Para o pesquisador Francisco Veloso, do Instituto Brasileiro de
Economia, vinculado à Fundação Getulio Vargas, a lenta evolução do
atendimento público no setor se deve também à ineficiência do poder
municipal. “Muitos municípios não têm a menor condição financeira ou de
gestão para administrar a educação infantil, por isso muitas creches são
feitas via convênios com empresas”, diz.
Universalização
Para o país cumprir a meta estabelecida pelo Plano Nacional de
Educação (matricular todas as crianças de 4 e 5 anos na rede
pré-escolar, seja pública ou privada, até 2016), o governo federal têm
previstos investimentos no setor para auxiliar os municípios. Em agosto
foi anunciada a intenção de se construir 6 mil novas escolas de educação
infantil até 2014. Dessas, cerca de 3 mil já estariam com os projetos
aprovados.
Investimento no futuro
Estímulos nos primeiros anos de vida fazem toda a diferença
A forma como a educação infantil passou a ser vista pelo poder
público se deve muito à pesquisa do professor norte-americano James
Heckman, ganhador do Prêmio Nobel de Economia em 2000. Segundo ele, é a
partir dos 3 anos de idade que começam a surgir as características
pessoais decisivas para um bom desempenho na vida social,
possibilitando, inclusive, ascensão econômica. “Baseado em projetos
desenvolvidos nos Estados Unidos, Heckman constatou que cada dólar
investido na educação da primeira infância deu um retorno de nove
dólares para a sociedade”, explica o doutor em Educação pela
Universidade Federal do Rio de Janeiro (UFRJ) João Malheiro.

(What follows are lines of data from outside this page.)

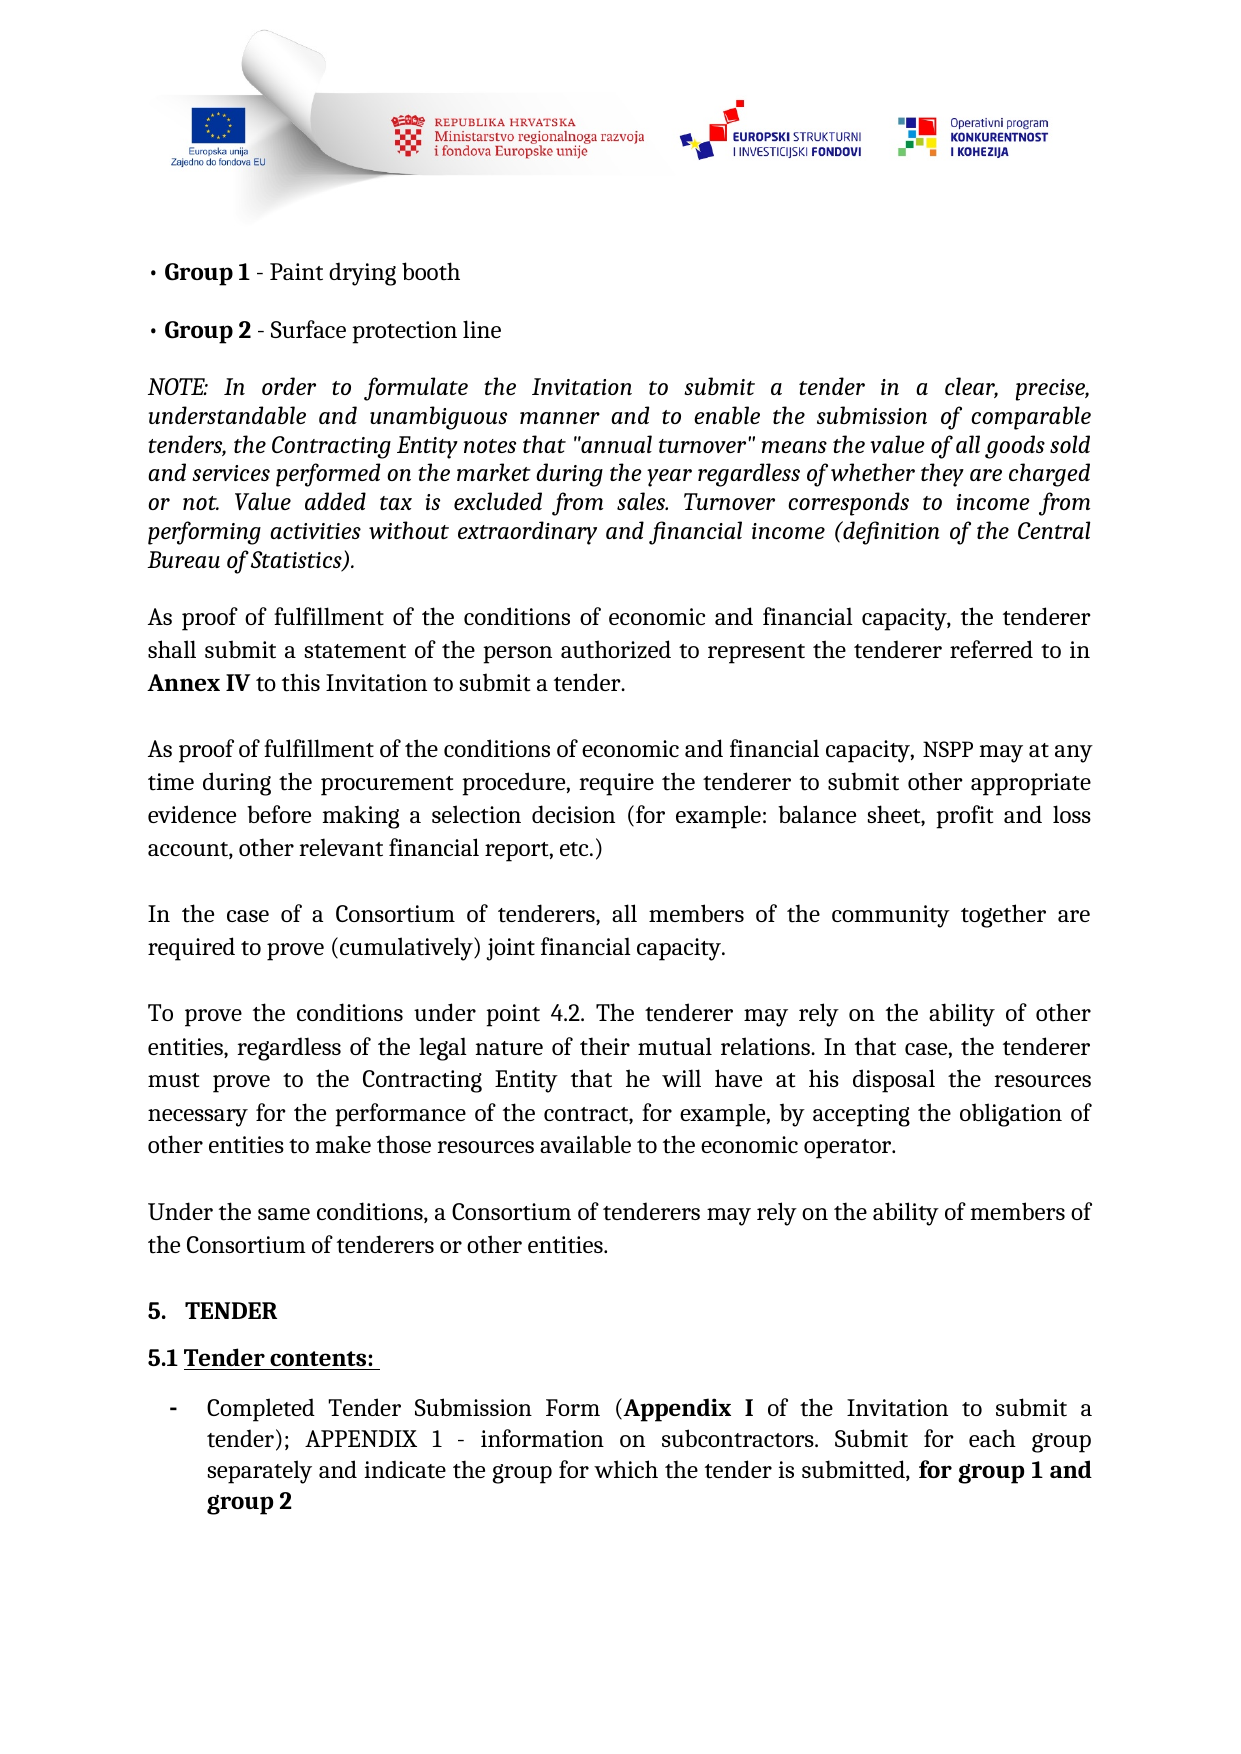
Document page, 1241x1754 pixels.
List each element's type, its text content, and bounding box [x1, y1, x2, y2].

list In the case of a Consortium of tenderers, all members of the community together are required to prove (cumulatively) joint financial capacity. [148, 900, 1092, 962]
list Completed Tender Submission Form (Appendix I of the Invitation to submit a tender); APPENDIX 1 - information on subcontractors. Submit for each group separately and indicate the group for which the tender is submitted, for group 1 and group 2 [169, 1392, 1092, 1516]
list As proof of fulfillment of the conditions of economic and financial capacity, NSPP may at any time during the procurement procedure, require the tenderer to submit other appropriate evidence before making a selection decision (for example: balance sheet, profit and loss account, other relevant financial report, etc.) [148, 735, 1092, 863]
text 5.1 Tender contents: [148, 1344, 1092, 1373]
list To prove the conditions under point 4.2. The tenderer may rely on the ability of other entities, regardless of the legal nature of their mutual relations. In that case, the tenderer must prove to the Contracting Entity that he will have at his disposal the resources necessary for the performance of the contract, for example, by accepting the obligation of other entities to make those resources available to the economic operator. [148, 999, 1092, 1160]
list As proof of fulfillment of the conditions of economic and financial capacity, the tenderer shall submit a statement of the person authorized to represent the tenderer referred to in Annex IV to this Invitation to submit a tender. [148, 603, 1092, 698]
list TENDER [148, 1297, 1092, 1325]
list Under the same conditions, a Consortium of tenderers may rely on the ability of members of the Consortium of tenderers or other entities. [148, 1197, 1092, 1259]
text • Group 2 - Surface protection line [148, 316, 1092, 344]
text NOTE: In order to formulate the Invitation to submit a tender in a clear, precise, understandable and unambiguous manner and to enable the submission of comparable tenders, the Contracting Entity notes that "annual turnover" means the value of all goods sold and services performed on the market during the year regardless of whether they are charged or not. Value added tax is excluded from sales. Turnover corresponds to income from performing activities without extraordinary and financial income (definition of the Central Bureau of Statistics). [148, 373, 1092, 574]
picture [147, 29, 1093, 230]
text • Group 1 - Paint drying booth [148, 258, 1092, 287]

Eduardo Queiroz, diretor-presidente da Fundação Maria Cecilia Souto
Vidigal, especializada em pesquisas sobre a primeira infância, também
atribui a Heckman parte da relevância que o tema ganhou. O grau de
detalhamento dessas pesquisas chega a mostrar que crianças devidamente
estimuladas na primeira infância têm menos chances de abandonar a escola
quando chegam ao ensino médio, e tendem a ter salários 36% maiores do
que aqueles que não receberam suficiente atenção até os 4 anos.
Para a psicopedagoga e professora da PUCPR Maria Sílvia Bacila
Winkler, a educação infantil é o melhor investimento que os pais podem
fazer entre todos os ciclos da educação. “Esses seis primeiros anos de
vida são a base de todas as outras aprendizagens”, afirma.